As such in view of Section 122 of the Code of Civil Procedure, 1908 the High Courts have the powers to annul, alter or add to all or any of the rules in the First Schedule of Code of Civil Procedure, 1908 and it implies that the High Courts have not powers to amend the "body of the Code" or the "Sections Part of the Code"....

==Collaborative discussions==
In view of the Amendments made to the First Schedule of the Code of Civil Procedure, 1908 (5 of 1908) which discusses the Orders and Rules for implementing the Act among which a Proviso to sub-rule (3) of Rule 105 of Order XXI which paves ways to the defaulting litigants who satisfies the Court that he had “sufficient cause” for not making the application within the prescribed period.
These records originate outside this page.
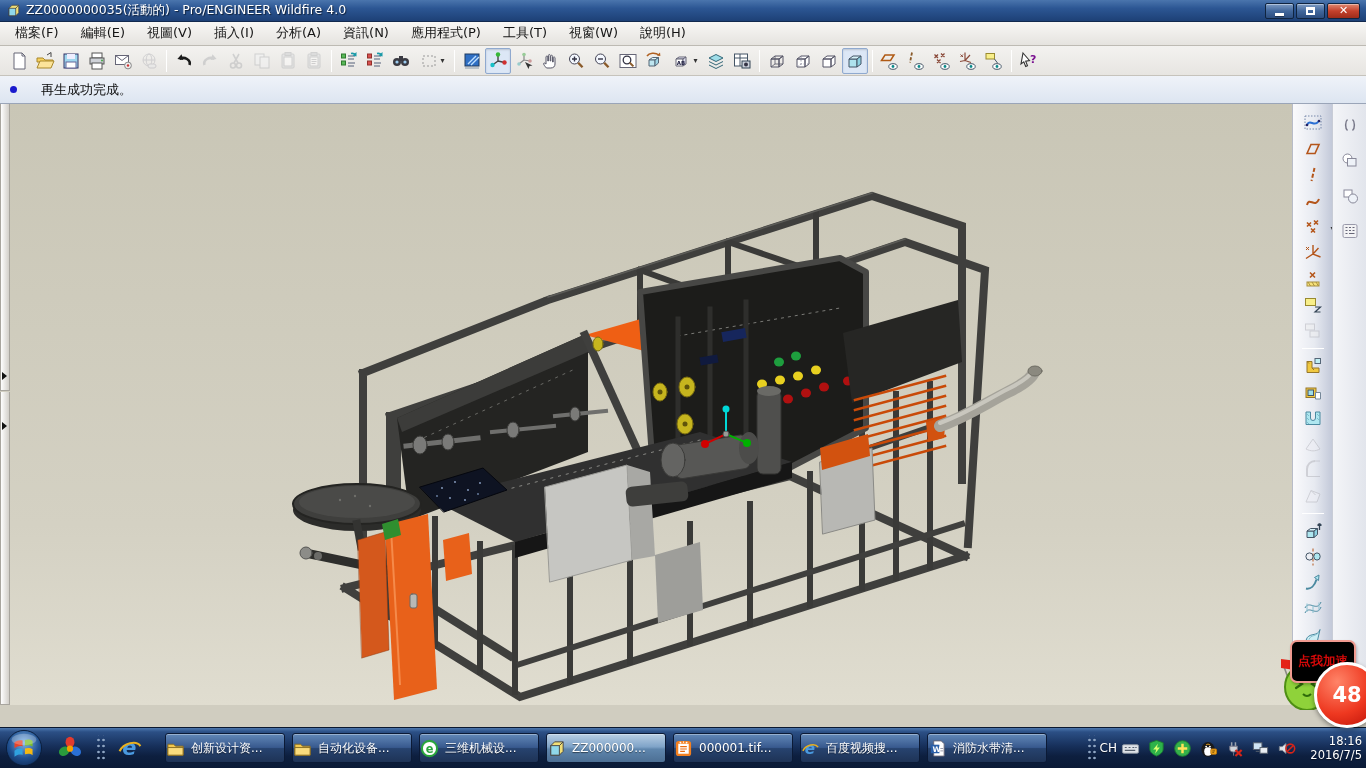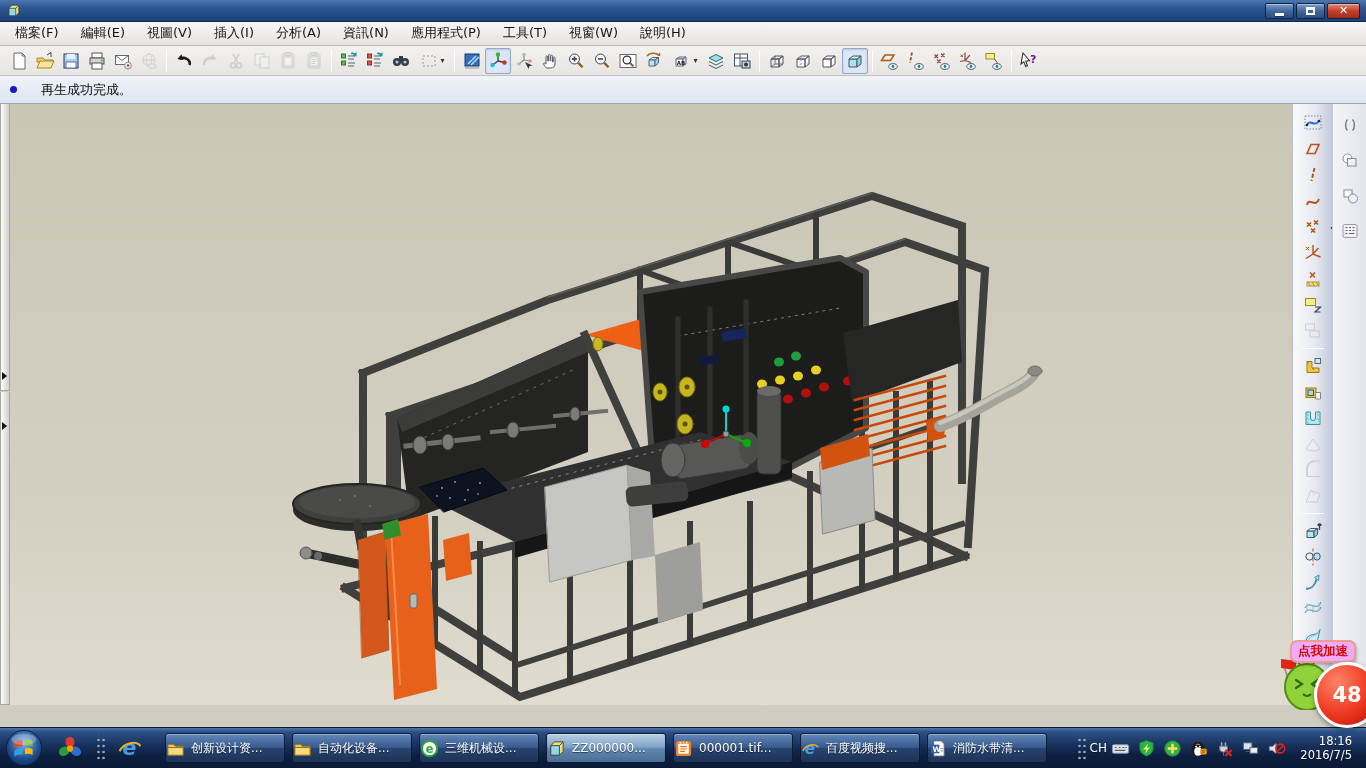--- a/index.html
+++ b/index.html
@@ -76,49 +76,50 @@
 #startorb{width:38px;height:38px;margin-left:5px;flex:none}
 #quick{display:flex;align-items:center;margin-left:14px;gap:12px}
 .ql{width:26px;height:26px}
 .tb-dots{width:10px;height:26px;background-image:radial-gradient(#8fa6c4 1px,transparent 1.3px);background-size:5px 6px;background-position:1px 2px;flex:none}
 #tkbtns{display:flex;align-items:center;gap:7px;margin-left:22px}
 .tkbtn{width:120px;height:30px;border-radius:3px;border:1px solid #0b1a36;display:flex;align-items:center;gap:6px;padding:0 0;
  background:linear-gradient(#6288b8 0%,#38598e 48%,#27436f 52%,#1e3356 100%);box-shadow:inset 0 1px rgba(255,255,255,.35)}
 .tkbtn.active{background:linear-gradient(#b9cfe4 0%,#7fa3c8 46%,#5f86ad 54%,#4c6f94 100%)}
 .tkbtn .icon{width:19px;height:19px;flex:none}
 .tkbtn .lbl{color:#fff;font-size:12px;white-space:nowrap;overflow:hidden;text-overflow:ellipsis;text-shadow:0 1px 1px rgba(0,0,0,.5)}
-#tray{margin-left:auto;display:flex;align-items:center;gap:4px;padding-right:14px}
+#tray{margin-left:auto;display:flex;align-items:center;gap:4px;padding-right:4px}
 #lang{color:#fff;font-size:12px;text-shadow:0 1px 1px rgba(0,0,0,.5)}
 .trayic{width:19px;height:19px}
 #clock{color:#fff;font-size:11.5px;line-height:1.25;text-align:right;text-shadow:0 1px 1px rgba(0,0,0,.5);margin-left:4px;width:58px}
 
 
 #speedup{position:absolute;right:0;top:628px;width:86px;height:102px;z-index:60}
-#speedup .bubble{position:absolute;left:10px;top:12px;background:#f0abfc;border:2px solid #f09a90;border-radius:7px;
- padding:1px 6px;color:#d40808;font-weight:bold;font-size:12.5px;white-space:nowrap;box-shadow:1px 2px 3px rgba(0,0,0,.25)}
+#speedup .bubble{position:absolute;left:10px;top:12px;background:#000000;border:2px solid #f09a90;border-radius:7px;
+ padding:11px 6px;color:#d40808;font-weight:bold;font-size:12.5px;white-space:nowrap;box-shadow:1px 2px 3px rgba(0,0,0,.25)}
 #speedup .alien{position:absolute;left:0px;top:24px}
 .score-ball{position:absolute;left:34px;top:34px;width:66px;height:66px;border-radius:50%;border:3px solid #fff;
  background:radial-gradient(circle at 34% 28%,#ff8468,#ee3820 55%,#b80e06 100%);display:flex;align-items:center;justify-content:center;
  color:#fff;font-size:21px;font-weight:bold;box-shadow:0 2px 5px rgba(0,0,0,.4)}
 
 .icon svg,.ql svg,.trayic svg,.ss-light svg{display:block;width:100%;height:100%}
 </style>
 </head>
 <body>
 
 <div id="screen">
 
   <div id="titlebar">
     <span class="icon appicon">
         <svg viewBox="0 0 20 20">
           <path d="M4 7l4-4h9v10l-4 4H4z" fill="#f2df76" stroke="#444"></path>
           <rect x="4" y="7" width="9" height="10" fill="#8fd8ea" stroke="#444"></rect>
           <path d="M13 7l4-4" stroke="#444"></path>
         </svg>
       </span>
+    <span id="wtitle">ZZ0000000035(活動的) - Pro/ENGINEER Wildfire 4.0</span>
     <div class="winbtns">
       <div class="win-btn">
           <span class="glyph-min"></span>
         </div>
       <div class="win-btn">
           <span class="glyph-max"></span>
         </div>
       <div class="win-btn close">
           <span>✕</span>
         </div>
So Section 5 of the Indian Limitation Act, 1963 which strictly prohibits from entertaining any application under this Section before the Executing Court which implies in its words that, “Any appeal or any application, other than an application under any of the provisions of Order XXI of the Code of Civil Procedure, 1908 (5 of 1908)" as such the Madras High Court has made an Amendment to the Code of Civil Procedure, 1908 thereby a new Proviso was added to sub-rule (3) to Rule 105 of Order XXI (vide Tamil Nadu Government Gazette dated 27-02-1972, Part V, Page 1523) which paves ways to the defaulting litigants who satisfies the Court that he had “sufficient cause” for not making the application within the prescribed period as held by the Hon’ble Madras High Court in its landmark decision dated 12-08-2011 in N.Rajendran Vs. Shriram Chits Tamil Nadu Private Limited, rep. by its Branch Manager which is reported in [2011 (5) Madras Law Weekly 174].

==Conclusion==
As mandated under Section 5 of the Indian Limitation Act, 1963 (Act 36 of 1963) no application would be maintainable before the Executing Court under this provision as such it is clearly concluded that Section 5 of the Indian Limitation Act, 1963 is strictly non-applicable to Execution Proceedings and the aggrieving party who lost his rights by way of his default may seek remedy under the provisions of the Code of Civil Procedure, 1908 (5 of 1908) itself since it seems to be a “Self-contained Enactment” for every exigencies arisen thereof.